Details: 122 E. Culver St. azjhs.org.
Since 1976, this vital Downtown non-profit has served diverse arts and culture interests. From the site of a previous First Southern Baptist Church location, the center offers classes and workshops in ceramics, photography, printmaking, dance, jewelry-making, and much more.
“The other PCA” is powered by community donations, classes, and sponsorships within the center, a historic City of Phoenix-operated facility. A recent initiative, BIPOC Arts, allows artists opportunities to develop into teachers under the tutelage of fellow professional artists.
Details: 1202 N. 3rd St. phoenixcenterforthearts.org.
Just north of the park, the Arizona School for the Arts (ASA) is cultivating future artists’ talent and giving them life skills. More than simply sharpening artistic talent, ASA is an all-encompassing academic school, with studies from middle school through college preparation.
From the inside out, ASA fosters a nurturing, creative space for students. In recent years, evocative wayfinding by Thinking Caps Design alludes to the creative minds inside.

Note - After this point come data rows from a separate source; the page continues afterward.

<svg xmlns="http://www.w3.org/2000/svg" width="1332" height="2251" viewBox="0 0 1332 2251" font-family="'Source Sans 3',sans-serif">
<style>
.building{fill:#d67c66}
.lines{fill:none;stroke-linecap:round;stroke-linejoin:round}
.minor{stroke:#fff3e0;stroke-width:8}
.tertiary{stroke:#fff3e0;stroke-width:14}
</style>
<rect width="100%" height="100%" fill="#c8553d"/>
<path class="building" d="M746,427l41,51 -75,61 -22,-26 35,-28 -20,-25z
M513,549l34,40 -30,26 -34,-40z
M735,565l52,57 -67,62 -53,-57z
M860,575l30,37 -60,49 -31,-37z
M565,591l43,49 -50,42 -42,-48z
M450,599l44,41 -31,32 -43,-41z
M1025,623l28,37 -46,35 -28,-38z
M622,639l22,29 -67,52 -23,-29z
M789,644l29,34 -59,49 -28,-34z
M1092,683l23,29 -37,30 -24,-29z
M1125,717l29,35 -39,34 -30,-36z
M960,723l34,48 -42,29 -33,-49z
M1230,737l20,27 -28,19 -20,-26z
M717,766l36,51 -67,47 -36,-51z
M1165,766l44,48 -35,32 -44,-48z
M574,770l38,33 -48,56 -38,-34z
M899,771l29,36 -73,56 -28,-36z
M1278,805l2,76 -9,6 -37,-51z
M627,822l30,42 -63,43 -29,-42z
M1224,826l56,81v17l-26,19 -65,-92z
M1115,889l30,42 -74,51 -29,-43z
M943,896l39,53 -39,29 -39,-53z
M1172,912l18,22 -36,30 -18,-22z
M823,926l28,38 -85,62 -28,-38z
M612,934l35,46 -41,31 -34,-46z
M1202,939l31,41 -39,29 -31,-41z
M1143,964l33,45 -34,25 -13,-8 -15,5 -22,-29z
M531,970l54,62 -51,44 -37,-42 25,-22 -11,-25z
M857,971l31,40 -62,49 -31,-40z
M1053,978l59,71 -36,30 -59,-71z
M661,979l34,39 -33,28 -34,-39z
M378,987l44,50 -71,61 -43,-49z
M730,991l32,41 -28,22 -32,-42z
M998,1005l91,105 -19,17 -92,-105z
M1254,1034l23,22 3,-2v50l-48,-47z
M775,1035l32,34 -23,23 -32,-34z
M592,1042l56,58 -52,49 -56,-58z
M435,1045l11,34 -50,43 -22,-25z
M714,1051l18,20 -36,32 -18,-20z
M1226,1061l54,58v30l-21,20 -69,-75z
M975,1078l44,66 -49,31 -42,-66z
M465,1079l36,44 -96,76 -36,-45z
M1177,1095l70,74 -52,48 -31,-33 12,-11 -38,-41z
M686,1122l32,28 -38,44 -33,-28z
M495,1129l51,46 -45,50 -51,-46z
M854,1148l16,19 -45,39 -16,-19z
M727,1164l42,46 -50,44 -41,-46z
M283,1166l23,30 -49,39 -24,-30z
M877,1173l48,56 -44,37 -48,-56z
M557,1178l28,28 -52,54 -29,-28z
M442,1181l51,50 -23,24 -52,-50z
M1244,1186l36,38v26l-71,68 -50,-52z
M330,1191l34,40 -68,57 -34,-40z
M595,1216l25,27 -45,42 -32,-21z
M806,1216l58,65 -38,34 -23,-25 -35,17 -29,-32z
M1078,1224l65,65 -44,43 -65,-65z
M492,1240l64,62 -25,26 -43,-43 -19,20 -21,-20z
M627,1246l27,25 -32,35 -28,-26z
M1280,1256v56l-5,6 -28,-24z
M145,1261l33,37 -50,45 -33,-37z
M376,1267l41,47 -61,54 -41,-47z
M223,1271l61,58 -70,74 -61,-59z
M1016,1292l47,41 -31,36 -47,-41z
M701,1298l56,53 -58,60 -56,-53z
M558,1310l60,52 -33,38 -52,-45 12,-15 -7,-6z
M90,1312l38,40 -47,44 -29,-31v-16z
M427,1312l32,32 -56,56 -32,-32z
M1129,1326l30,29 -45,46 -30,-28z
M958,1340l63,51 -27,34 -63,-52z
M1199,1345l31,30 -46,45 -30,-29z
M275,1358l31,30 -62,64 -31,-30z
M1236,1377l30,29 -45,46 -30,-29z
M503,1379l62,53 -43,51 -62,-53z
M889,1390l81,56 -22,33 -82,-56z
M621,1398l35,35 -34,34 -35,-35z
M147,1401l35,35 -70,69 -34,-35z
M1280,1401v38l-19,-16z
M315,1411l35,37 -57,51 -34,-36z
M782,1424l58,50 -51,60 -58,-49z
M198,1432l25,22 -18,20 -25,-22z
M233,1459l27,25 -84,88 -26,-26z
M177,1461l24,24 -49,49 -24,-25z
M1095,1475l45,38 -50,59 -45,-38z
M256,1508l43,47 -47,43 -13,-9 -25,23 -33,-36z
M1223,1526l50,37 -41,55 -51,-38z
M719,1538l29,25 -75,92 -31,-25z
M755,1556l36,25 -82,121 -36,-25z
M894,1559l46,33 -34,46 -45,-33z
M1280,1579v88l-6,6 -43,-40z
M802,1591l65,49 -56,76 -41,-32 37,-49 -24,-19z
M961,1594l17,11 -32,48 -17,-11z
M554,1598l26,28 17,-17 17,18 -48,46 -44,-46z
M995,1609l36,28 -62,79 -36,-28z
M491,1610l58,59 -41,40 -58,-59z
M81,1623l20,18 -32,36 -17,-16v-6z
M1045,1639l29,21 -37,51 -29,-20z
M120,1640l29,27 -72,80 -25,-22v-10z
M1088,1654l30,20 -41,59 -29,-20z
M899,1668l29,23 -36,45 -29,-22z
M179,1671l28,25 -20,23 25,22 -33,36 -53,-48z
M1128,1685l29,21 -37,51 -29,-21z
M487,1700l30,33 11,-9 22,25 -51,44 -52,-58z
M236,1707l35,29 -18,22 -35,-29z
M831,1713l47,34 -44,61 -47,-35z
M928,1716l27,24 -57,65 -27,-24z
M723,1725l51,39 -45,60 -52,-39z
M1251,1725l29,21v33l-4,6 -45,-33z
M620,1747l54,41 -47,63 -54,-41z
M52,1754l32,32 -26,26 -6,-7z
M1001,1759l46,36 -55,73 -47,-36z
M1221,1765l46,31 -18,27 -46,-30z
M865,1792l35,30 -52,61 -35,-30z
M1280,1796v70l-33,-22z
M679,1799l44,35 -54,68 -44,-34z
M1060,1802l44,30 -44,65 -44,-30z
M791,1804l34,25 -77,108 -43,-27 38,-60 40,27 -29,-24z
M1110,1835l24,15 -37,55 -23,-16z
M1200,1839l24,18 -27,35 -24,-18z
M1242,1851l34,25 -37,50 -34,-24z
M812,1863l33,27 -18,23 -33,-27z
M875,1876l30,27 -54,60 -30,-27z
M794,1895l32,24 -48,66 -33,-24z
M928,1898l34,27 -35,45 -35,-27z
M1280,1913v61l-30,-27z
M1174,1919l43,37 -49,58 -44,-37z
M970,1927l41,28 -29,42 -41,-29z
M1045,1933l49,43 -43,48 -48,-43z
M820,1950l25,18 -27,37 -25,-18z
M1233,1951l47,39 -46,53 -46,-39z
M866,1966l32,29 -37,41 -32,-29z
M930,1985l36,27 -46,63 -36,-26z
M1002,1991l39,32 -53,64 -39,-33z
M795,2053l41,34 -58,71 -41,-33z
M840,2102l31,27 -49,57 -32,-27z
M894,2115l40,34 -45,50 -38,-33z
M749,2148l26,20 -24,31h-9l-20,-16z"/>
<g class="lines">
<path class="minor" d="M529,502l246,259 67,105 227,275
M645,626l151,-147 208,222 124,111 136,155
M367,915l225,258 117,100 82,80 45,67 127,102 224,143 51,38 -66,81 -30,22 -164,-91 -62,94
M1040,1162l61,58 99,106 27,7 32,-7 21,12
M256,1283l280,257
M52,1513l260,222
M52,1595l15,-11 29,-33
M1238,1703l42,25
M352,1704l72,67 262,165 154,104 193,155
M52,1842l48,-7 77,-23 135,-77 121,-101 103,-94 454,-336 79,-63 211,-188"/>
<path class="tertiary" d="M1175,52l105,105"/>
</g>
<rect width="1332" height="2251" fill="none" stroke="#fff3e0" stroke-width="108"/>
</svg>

The recently added outdoor concrete furniture by Dig Studio and a soon-to-be-unveiled outdoor Amphitheatre count as places for future ASA alum to gather in the years to come.
Details: 1410 N. 3rd St. goasa.org.
Other Nearby Non-Profits include Arizona Humanities, Arizona Puppet Theater, Flinn Foundation and Grace Lutheran Church.
As Hance Park continues to be revitalized, so do the constituencies the park and non-profits around it serve.
This year alone, the park hosted many events, from the Super Bowl LVII Experience to annual events, including the Local First Arizona Fall Festival and the Phoenix Pizza Festival. In 2024, the March Madness Music Festival will be added to the park’s repertoire in April.
If the park’s first three decades are any indication, the future is bright for this iconic gathering space.